The answer is no, it is not necessary. Attribution is not as important with collaboratively-produced works as one might have suspected. Those involved in the process are not too worried about it – there is some kind of excitement generated by pushing your name forward as a protagonist at some key moment in the life of a book but this can happen in the text, as part of the book’s story, or in press releases, blog posts and so on. We don’t actually need attribution – the prominent foregrounding of all the names of the individuals involved in the book’s production. What we need is backgrounding of this information and the ability to know the history and lineage of a book.

We need standards to maintain history records for a book’s development and we also need this to be stored in publicly- accessible repositories so we can check this information for interest’s sake or more meaningful uses such as historical records, or research.

These records of book history could be also very necessary for verification of content.
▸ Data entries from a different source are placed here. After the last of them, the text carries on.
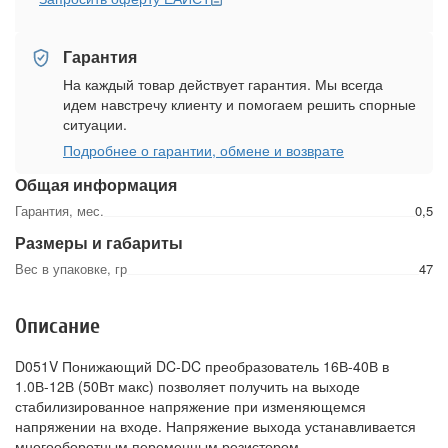
Гарантия
На каждый товар действует гарантия. Мы всегда
идем навстречу клиенту и помогаем решить спорные
ситуации.
Подробнее о гарантии, обмене и возврате
Общая информация
Гарантия, мес.
0,5
Размеры и габариты
Вес в упаковке, гр
47
Описание
D051V Понижающий DC-DC преобразователь 16В-40В в
1.0В-12В (50Вт макс) позволяет получить на выходе
стабилизированное напряжение при изменяющемся
напряжении на входе. Напряжение выхода устанавливается
многооборотным переменным резистором.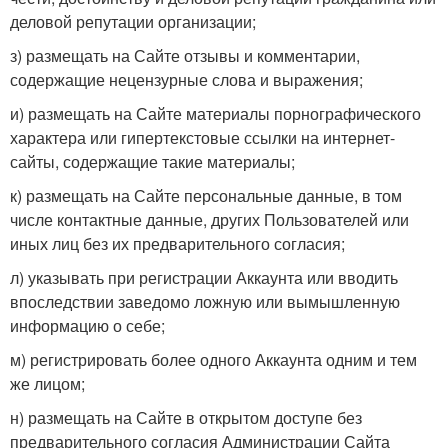
деловой репутации организации;
з) размещать на Сайте отзывы и комментарии,
содержащие нецензурные слова и выражения;
и) размещать на Сайте материалы порнографического
характера или гипертекстовые ссылки на интернет-
сайты, содержащие такие материалы;
к) размещать на Сайте персональные данные, в том
числе контактные данные, других Пользователей или
иных лиц без их предварительного согласия;
л) указывать при регистрации Аккаунта или вводить
впоследствии заведомо ложную или вымышленную
информацию о себе;
м) регистрировать более одного Аккаунта одним и тем
же лицом;
н) размещать на Сайте в открытом доступе без
предварительного согласия Администрации Сайта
If, for example, we use open licenses or (one day) no copyright then how do we verify quotes, for example? (In reality, provenance is orthogonal to copyright restrictions, and indeed such restrictions are an obstacle to maintaining provenance, but still. people often ask this question.)  How do I know that this book, which purports to be the thoughts of the author, actually does present the thoughts of the author and not some maliciously invented text masquerading as such ?

Currently, in free software circles, there are at least three major strategies for dealing with this kind of issue:

  • Use a publicly-trusted source for the distribution of content so people know that if the book comes from a trusted source it is what it says it is.
  • Use a ‘checksum’ – a method for verifying of any errors have been introduced in the text during the transmission (delivery) of the content.
  • Digitally-sign content so that it can be verified as coming from the purported source.
  • Libraries or public archives could play a very strong role here. Records of history would become very important in a federated or prolific free-content environment, not just for research but for providing public mechanisms and standards for the ongoing verification of sources.

Attribution is the star system of the single author = single book publishing system. With the breakdown of these models, or at least with the diversification of these models, author attribution will, out-of-necessity, become a more transient commodity. Collating version and contribution history, however, might become a business in itself.

Which is all to say that lowercase attribution (a useful bit of provenance info) is sustainable. By contrast, Attribution to Authors as creator-gods is suspect and superfluous.